Dataset records:

....

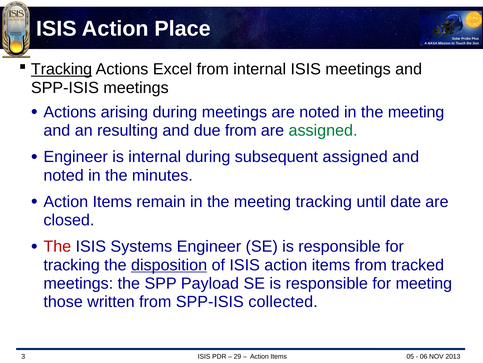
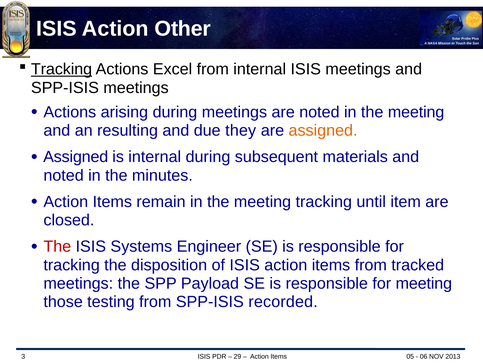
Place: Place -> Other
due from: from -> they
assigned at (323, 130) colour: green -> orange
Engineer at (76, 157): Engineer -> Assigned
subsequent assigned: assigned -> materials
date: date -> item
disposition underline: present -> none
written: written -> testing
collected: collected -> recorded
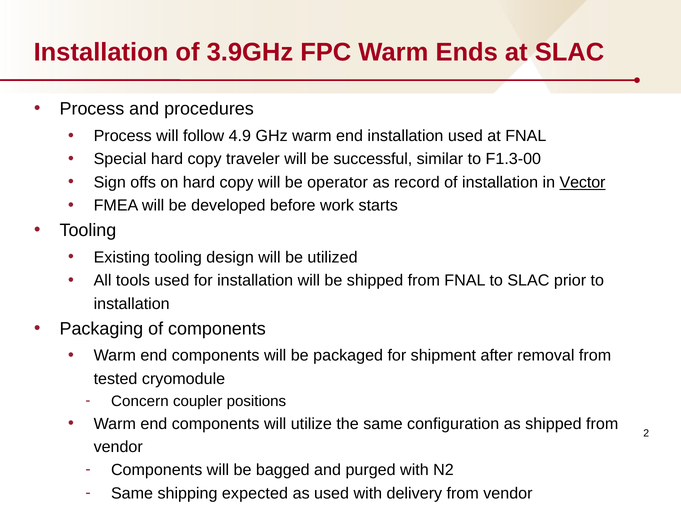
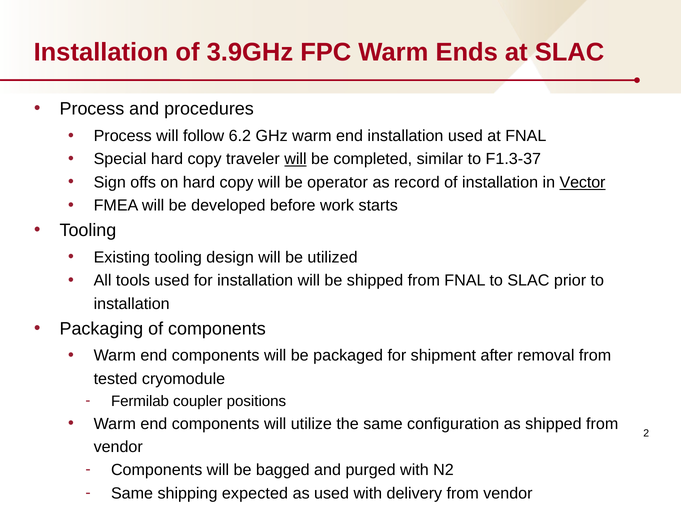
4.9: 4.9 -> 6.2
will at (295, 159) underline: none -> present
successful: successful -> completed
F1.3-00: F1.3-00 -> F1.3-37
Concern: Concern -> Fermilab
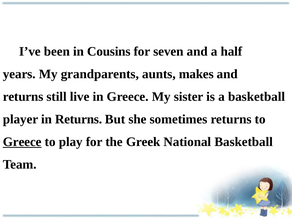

....

Written problem: Rewrite every line of the records, swapping "underline" for "underscore" and keeping everything else identical. Leave the pictures out.

Output:
Place: Place -> Other
due from: from -> they
assigned at (323, 130) colour: green -> orange
Engineer at (76, 157): Engineer -> Assigned
subsequent assigned: assigned -> materials
date: date -> item
disposition underscore: present -> none
written: written -> testing
collected: collected -> recorded
4.9: 4.9 -> 6.2
will at (295, 159) underscore: none -> present
successful: successful -> completed
F1.3-00: F1.3-00 -> F1.3-37
Concern: Concern -> Fermilab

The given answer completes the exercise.